Солкин В.В.
МЕМФИС: СТУПЕНИ К СПАСЕНИЮ
На протяжении веков Мемфис, древнейшая египетская столица, расположенная там, где Нил распадается на рукава в преддверии Дельты, был одной из величайших святынь цивилизации фараонов. В сердце священного города находилась древняя царская цитадель — «Белые стены», которая дала свое имя городу на заре его существования. Позже город стал известен как Меннефер.
К югу от цитадели располагался огромный храмовый комплекс бога Птаха, покровителя Мемфиса, который, разрастаясь от века к веку, стал особенно грандиозным в эпоху владычества Рамсеса II и его сына Мернептаха, когда с юга к основному святилищу бога были пристроены храмы Хатхор, самого Птаха и обожествленного Рамсеса II.
«Красоты Мемфиса» всегда занимали особое место в сердцах египтян, а сам город, где в качестве спутников Птаха почитались его супруга Сехмет, сын — Нефертум и «золотая» Хатхор, считался обителью радости, ликования и красоты. Египетская любовная поэма сравнивает Мемфис с «чашей фруктов, что поставлена перед Прекрасноликим»: таковым был один из эпитетов Птаха.
В наши дни сложно увидеть даже отдаленные черты былого великолепия: здесь, у деревни Мит-Рахина, расположенной в 24 километрах на юг от громады современного Каира, некогда находились блистательные царские резиденции, оживленный торговый центр, место, где в храмовых мастерских создавались поразительные шедевры искусства. Покровителем их был Птах, верховный жрец которого носил титул ур херепу хемут — «великий глава мастерства». От святилища бога остались заросшие тростником руины. Священные рощи, обелиски, пилоны, высокие мачты храмов и жилые кварталы исчезли и лишь название Мит-Рахина, происходящее от древнеегипетского та мит рехенет — «аллея овноголовых сфинксов» — намекает, сколько поразительных памятников древности было уничтожено, когда Мемфис стал каменоломней для растущего средневекового Каира. Не осталось следов от знаменитых гавани и доков Пер нефер, где по приказу Тутмоса III строился египетский флот и храмов сиро-финикийских богов: Баала, Анат, Решепа и Ашторет, пришедших в Египет вместе с воинами — триумфаторами и их пленниками.
От былого величия осталась гигантская упавшая статуя Рамсеса Великого, несколько меньших его колоссов, базы колонн, полузатопленные болотистыми водами, массивный сфинкс, создание которого традиционно приписывается Аменхотепу II и многочисленные памятники археологической зоны Мемфиса, включающие в себя дворец Априя, храм Хатхор «Владычицы Южной сикоморы», святилища Сети I и многие другие, еще не опознанные руины. Среди этих величественных останков некогда грандиозного прошлого, занесенных песком и илом, отчасти видно еще одно лицо Египта фараонов, тот его образ, который почти полностью затмили роскошью и, прежде всего, сохранностью памятников «блистательные» Фивы.

▸ **Выдержки из записей**:
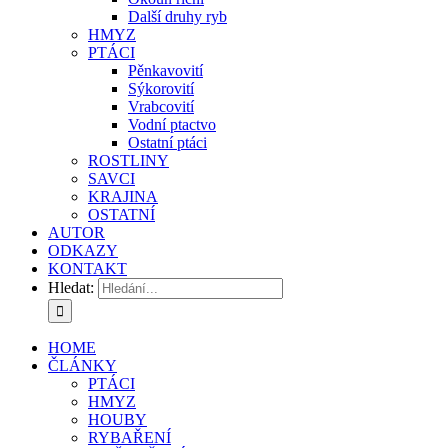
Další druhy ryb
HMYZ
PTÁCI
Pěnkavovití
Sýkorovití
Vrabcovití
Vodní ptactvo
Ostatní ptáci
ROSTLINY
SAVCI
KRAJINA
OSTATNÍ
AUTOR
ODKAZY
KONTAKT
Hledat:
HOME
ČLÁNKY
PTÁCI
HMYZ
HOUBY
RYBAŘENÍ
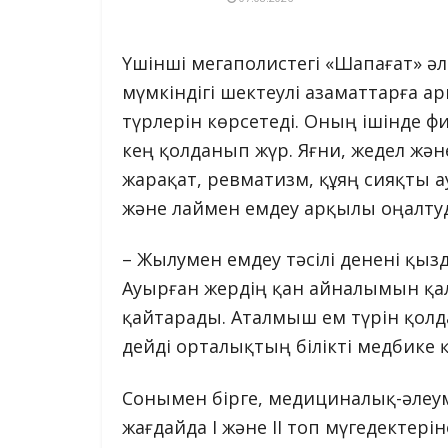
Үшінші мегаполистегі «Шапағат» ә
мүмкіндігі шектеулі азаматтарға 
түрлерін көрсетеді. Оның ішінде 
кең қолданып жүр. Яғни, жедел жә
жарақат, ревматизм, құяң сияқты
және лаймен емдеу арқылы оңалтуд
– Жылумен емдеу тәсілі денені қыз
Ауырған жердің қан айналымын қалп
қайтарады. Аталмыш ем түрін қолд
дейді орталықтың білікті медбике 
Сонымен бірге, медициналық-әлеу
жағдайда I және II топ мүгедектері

▸ **Задания**:
a) Определите, согласуются ли с текстом о Мемфисе выше утверждения (i) деревня Мит-Рахина находится к югу от современного Каира; (ii) гавань и доки Пер нефер сохранились до наших дней; (iii) создание массивного сфинкса традиционно приписывают Рамсесу II. На каждое ответьте «да» или «нет» и дословно приведите решающие слова текста.
b) Перепишите в виде списка абзац текста о Мемфисе выше, начинающийся словами «В наши дни сложно увидеть», и сохраните его основные факты.

▸ **Ответы к заданиям**:
a)
(i) Да: «у деревни Мит-Рахина, расположенной в 24 километрах на юг от громады современного Каира».
(ii) Нет: «Не осталось следов от знаменитых гавани и доков Пер нефер».
(iii) Нет: «массивный сфинкс, создание которого традиционно приписывается Аменхотепу II».

b)
- Сегодня от былого великолепия Мемфиса почти ничего не видно.
- У деревни Мит-Рахина, в 24 км к югу от Каира, когда-то находились царские резиденции, торговый центр и храмовые мастерские, где создавались шедевры искусства.
- Покровителем мастерских был Птах. Его верховный жрец носил титул ур херепу хемут, то есть «великий глава мастерства».
- От святилища Птаха остались заросшие тростником руины. Священные рощи, обелиски, пилоны, мачты храмов и жилые кварталы исчезли.
- Название Мит-Рахина происходит от та мит рехенет, что значит «аллея овноголовых сфинксов». Оно намекает, как много памятников было уничтожено, когда Мемфис стал каменоломней для средневекового Каира.
- Бесследно исчезли гавань и доки Пер нефер, где по приказу Тутмоса III строился флот.
- Исчезли и храмы сиро-финикийских богов Баала, Анат, Решепа и Ашторет.